# [WORK ORDER 1]
Summarize the passage on copyright and access to knowledge in two sentences.
# [WORK ORDER 2]
Pick up the passage on copyright and access to knowledge after its last sentence and keep writing it.

Such massive developments could only become possible through the empowerment of researchers and intellectuals to capitalise on the gigantic body of knowledge built by their fellow creative workers. Every innovator taps into the knowledge sources produced by others and contributes back to the development of human wisdom. However, with the increasing complexity of creative and intellectual work, appropriate incentive systems should be implemented to motivate intellectuals to invest their time and effort in contributing to the global knowledge creation. Without such systems, very few are willing to devote their scarce resources to expand the borders of knowledge in the highly demanding modern lifestyle. But these incentive systems should be carefully designed to serve their main purpose: motivating intellectuals to produce creative work by guaranteeing them a fair return on their investment of intellectual and financial capital. They should not block access to knowledge in such a way as to prevent others from capitalising on the previous body of knowledge in their pursuit for creativity and innovation.

Traditional copyright regimes were devised to serve exactly this purpose. They promise any intellectual worker who is willing to spend time and effort developing creative materials (artistic, scientific, technological, etc.) an appropriate reward for her investments by giving her the exclusive right to exploit these materials commercially for a certain period of time. Copyright laws also (at least theoretically) guarantee access to these materials for others through different mechanisms, such as fair use, limitations and exceptions and by limiting the term of exclusive protection of creative works.

The Internet has undoubtedly revolutionised access to knowledge and creative content on a global scale [2]. Its ability to bypass geographical and physical barriers previously constraining distribution of content and access to information, combined with the unsurpassed power of digitisation in storing, indexing, searching and retrieving creative materials have changed the dynamics of the creation, development, distribution and access to information and creative content. More people are now able to retrieve content, develop their own and distribute it to practically anyone in the world with a connection to the Internet, in what may be called the democratisation of content creation and distribution tools. Nevertheless, existing copyright laws which were mostly developed in the offline era did not evolve sufficiently enough to enable this new movement to prosper and grow. Several authors have argued that traditional copyright regimes have serious flaws that render them ineffective in the rapidly changing electronic information age [1, 3, 4]. The limitations imposed by these regimes can be clearly noticed in their blocking of the flow of knowledge across the language barriers [5]. In a time where much hope is being placed on knowledge and innovation to address the massive problems faced by humanity, such as eradicating poverty, providing appropriate healthcare to those who can least afford it, and combating climate change, just to name a few examples, traditional copyright systems are preventing the knowledge generated by humanity to be translated into other languages so that researchers, practitioners and policy makers in other parts of the world can exploit it to tackle the challenges they face.

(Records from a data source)
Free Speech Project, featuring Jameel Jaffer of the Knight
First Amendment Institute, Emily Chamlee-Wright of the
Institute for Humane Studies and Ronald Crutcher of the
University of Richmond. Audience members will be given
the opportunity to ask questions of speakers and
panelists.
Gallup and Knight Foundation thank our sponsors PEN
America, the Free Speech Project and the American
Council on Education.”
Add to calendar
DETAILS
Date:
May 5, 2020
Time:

...

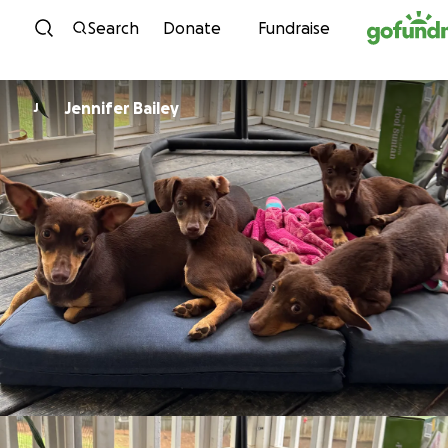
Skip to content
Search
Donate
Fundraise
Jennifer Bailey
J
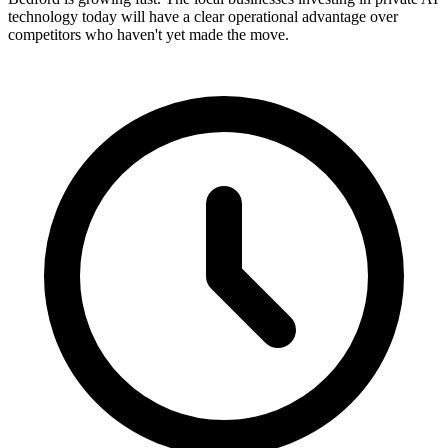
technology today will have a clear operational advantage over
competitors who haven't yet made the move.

# [TASK RESULT 1]
Creative and intellectual work builds on knowledge made by others, so incentive systems are needed to reward creators fairly without blocking others' access to that knowledge, and traditional copyright regimes were devised to serve exactly this purpose. Although the Internet has revolutionized access to knowledge and creative content, copyright laws developed mostly in the offline era have not evolved enough, and they now block the flow of knowledge across language barriers.

# [TASK RESULT 2]
This paper aims to investigate the potential afforded by open approaches to content licensing and distribution in facilitating the free flow of knowledge across the language barriers. It will highlight the need for relevant content presented and distributed in local languages as a distinctive enabler for development, knowledge dissemination and development research activity. Several case studies, supported by the International Development Research Centre (IDRC), will be described in which the open licensing of original content provided an opportunity for this content to be translated into other languages and subsequently exploited by local communities to improve their quality of life. The impact of these cases will be evaluated, and the paper concludes with recommendations for action with regards to openness in content licensing and translation, and provides pointers for further work in this regard.